If we don't want such responsibility then we at least have a duty to inform our clients that there may be other problems that need further investigation and that they can hire you for such an evaluation. Or, if you feel it beyond your scope of skills, let them know that such evaluations mayh be available for a fee from other providers.

But by all means, if we see that 90 inch Beech loaded with canker ready to drop on the neighbor's house trailer, we need to advise the customer immediatly.

Another way to perhaps protect ourselves is to not give advise. Rather, as an attorney once told me, give them options and explain the pros and cons of each. Then let them decide.

Just food for thought...


----------



## Ekka (Jan 12, 2007)

Mrs smith calls and asks for a bid to remove a tree, she is getting a garage built and the tree needs to go.

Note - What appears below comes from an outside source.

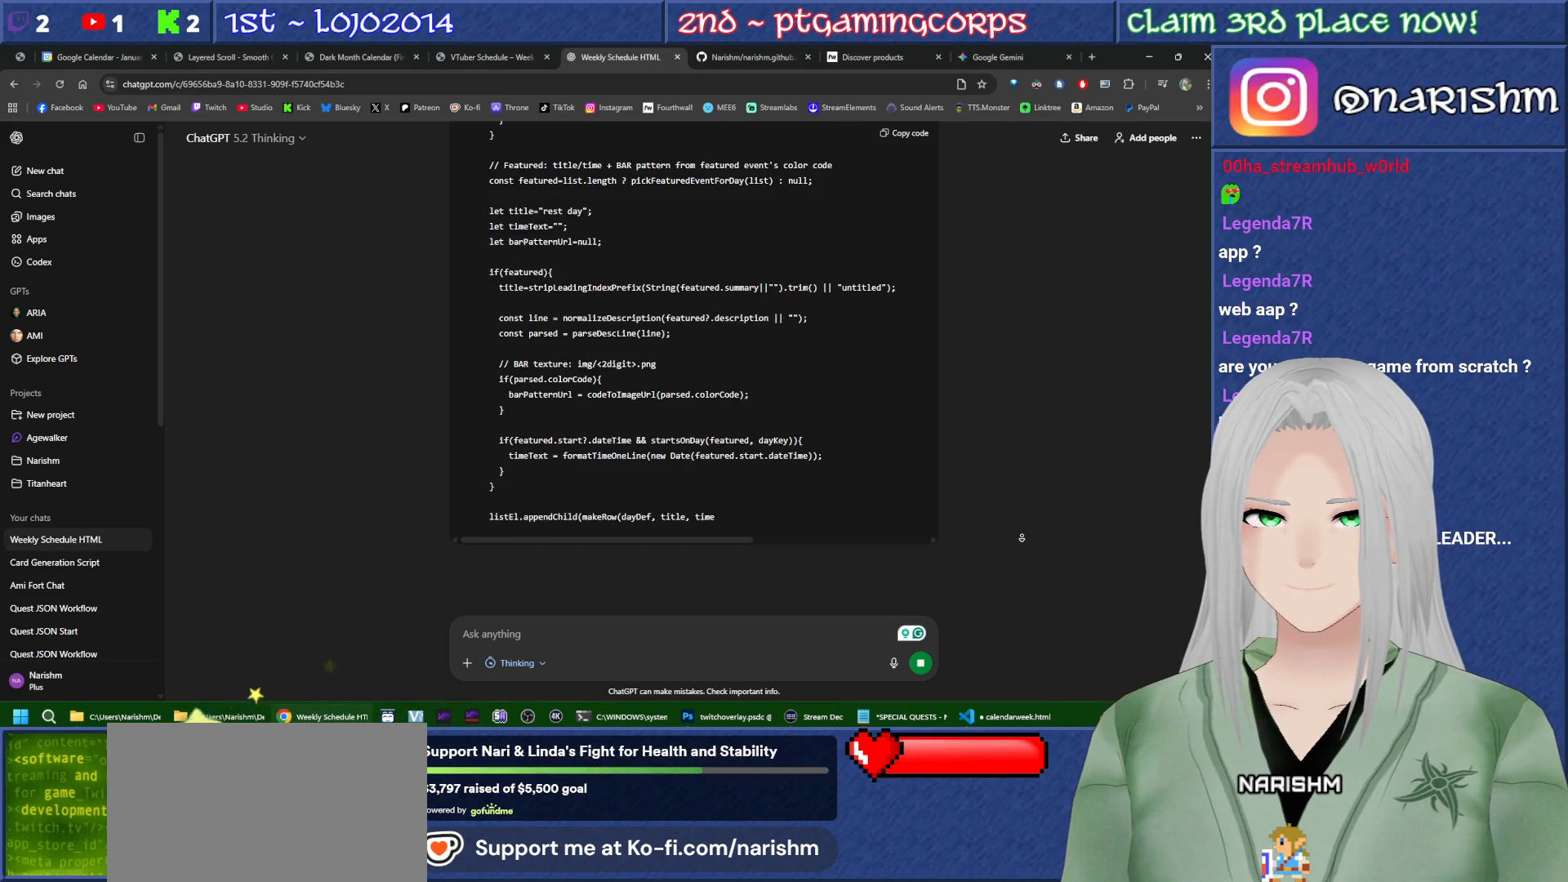
{"dt_ms": 500, "buttons": [], "events": [[33, "L2", "down"], [50, "L1", "up"], [400, "L2", "up"]]}
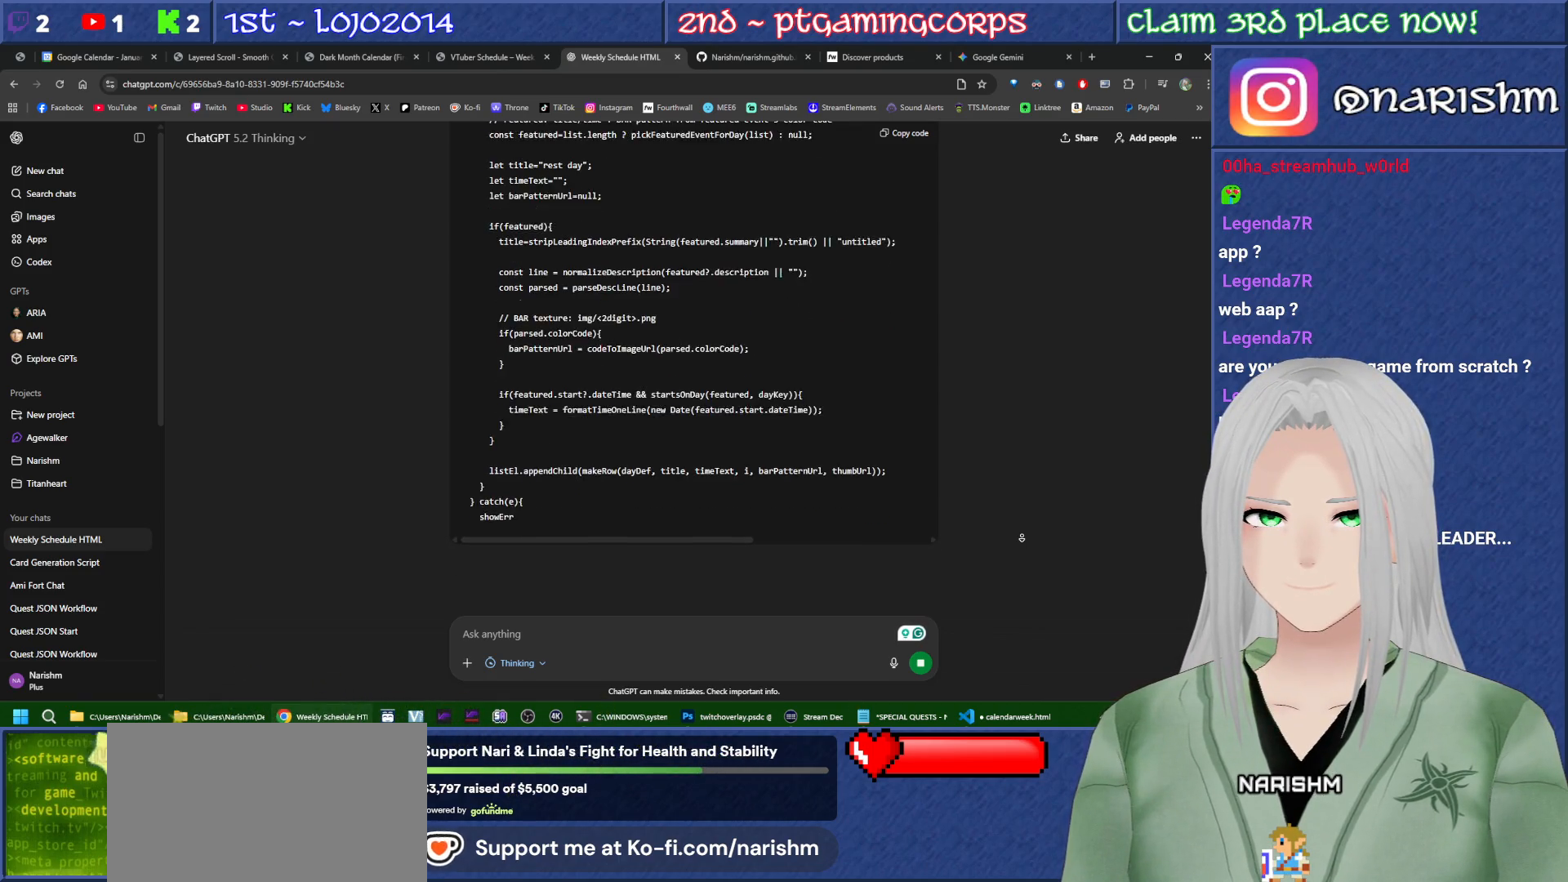
{"dt_ms": 500, "buttons": [], "events": []}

It's in her front yard.

Pretty straight forward, you see the tree and tell her it's $750.

In the back yard unknown to you and not seen except for the upper canopy at a distance above the 2 story house roof is a hazard tree, cavity, conks, decay etc. 3 weeks later the tree falls on her house .... nothing to do you with you right?

Similar scenario but you notice a large tree with a cracked co-dom stem ready to fail. You mention it and say it could fall flat out onto the house and cause a lot of damage.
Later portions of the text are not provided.